I would never say that someone was not autistic just because they hadn't been diagnosed, but if you haven't been diagnosed then there are just some things that you didn't have to go through and that is a fact.

We used to have a word for people who had autistic traits or who were very close to being autistic to the point they might even actually be autistic, but for whom a diagnosis would not make sense. But nobody says "cousin" any more. People seem to have gotten this bizarre idea that diagnosis gets you into this elite club where you get all these benefits, free drinks or something, I don't know. It really pisses me off when people say they envy me for getting diagnosed early.
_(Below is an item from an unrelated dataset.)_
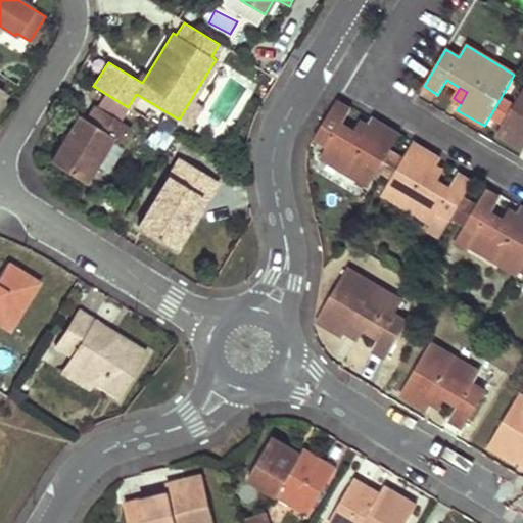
[(504,124),(497,133),(522,148),(522,90),(514,105),(504,124)]
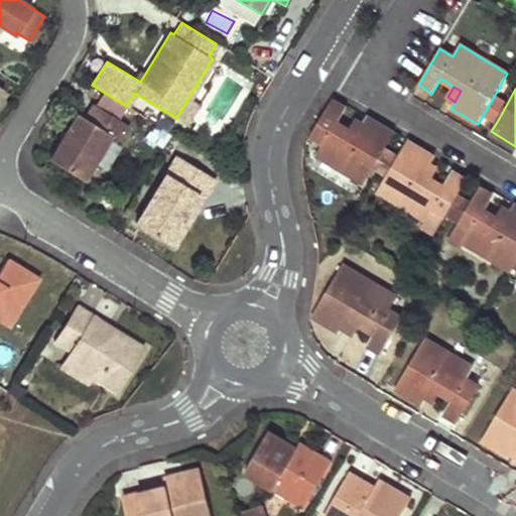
[(490,118),(500,100),(494,97),(484,114),(490,118)]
Bite me, it's been a pain in the ass.
 
I'm not against self-diagnosis, but I'm not really comfortable when anyone appoints themselves as the face of autism, especially without first getting diagnosed with it.

I know this reply is coming two years late, I just felt like throwing in my two cents on that matter, just since that's my work (which I just found was posted on here) and I wanted to clear up any confusion.

I didn't set out to appoint myself a face of Autism Spectrum Disorder, I made a comic for school and I posted it to my DeviantArt, and people started sharing it. I've tried to find a way get diagnosed officially, but there's not nearly as many resources when you're an adult to be able to achieve that, at least not in a way I've found that wouldn't put a financial burden on my uninsured family. I'd like to be able to look into getting an official one, but it just has not yet been feasible.

Still, seeing my little brother's daily social struggles (he did get a diagnosis because he's a minor and it's more available to him where we live) and knowing his emotional and social challenges are the same stuff I've gone through was part of why I wanted to share this comic. I'm not officially diagnosed and I made that clear to the Daily Dot reporter who contacted me, but this is my story as best as I was able to tell it.

But yeah, I'm definitely not a "face for Autism" and I really hope nobody would put me up an a pedestal as one. This is just my story. If my story resonates with anyone else, that's cool with me. If it doesn't describe your story, I think it's great to hear you tell your own, because your life experience may be totally different from mine, and sharing what you've lived for other people to read helps anyone willing to listen get a fuller and more complete view of the world and the people in it.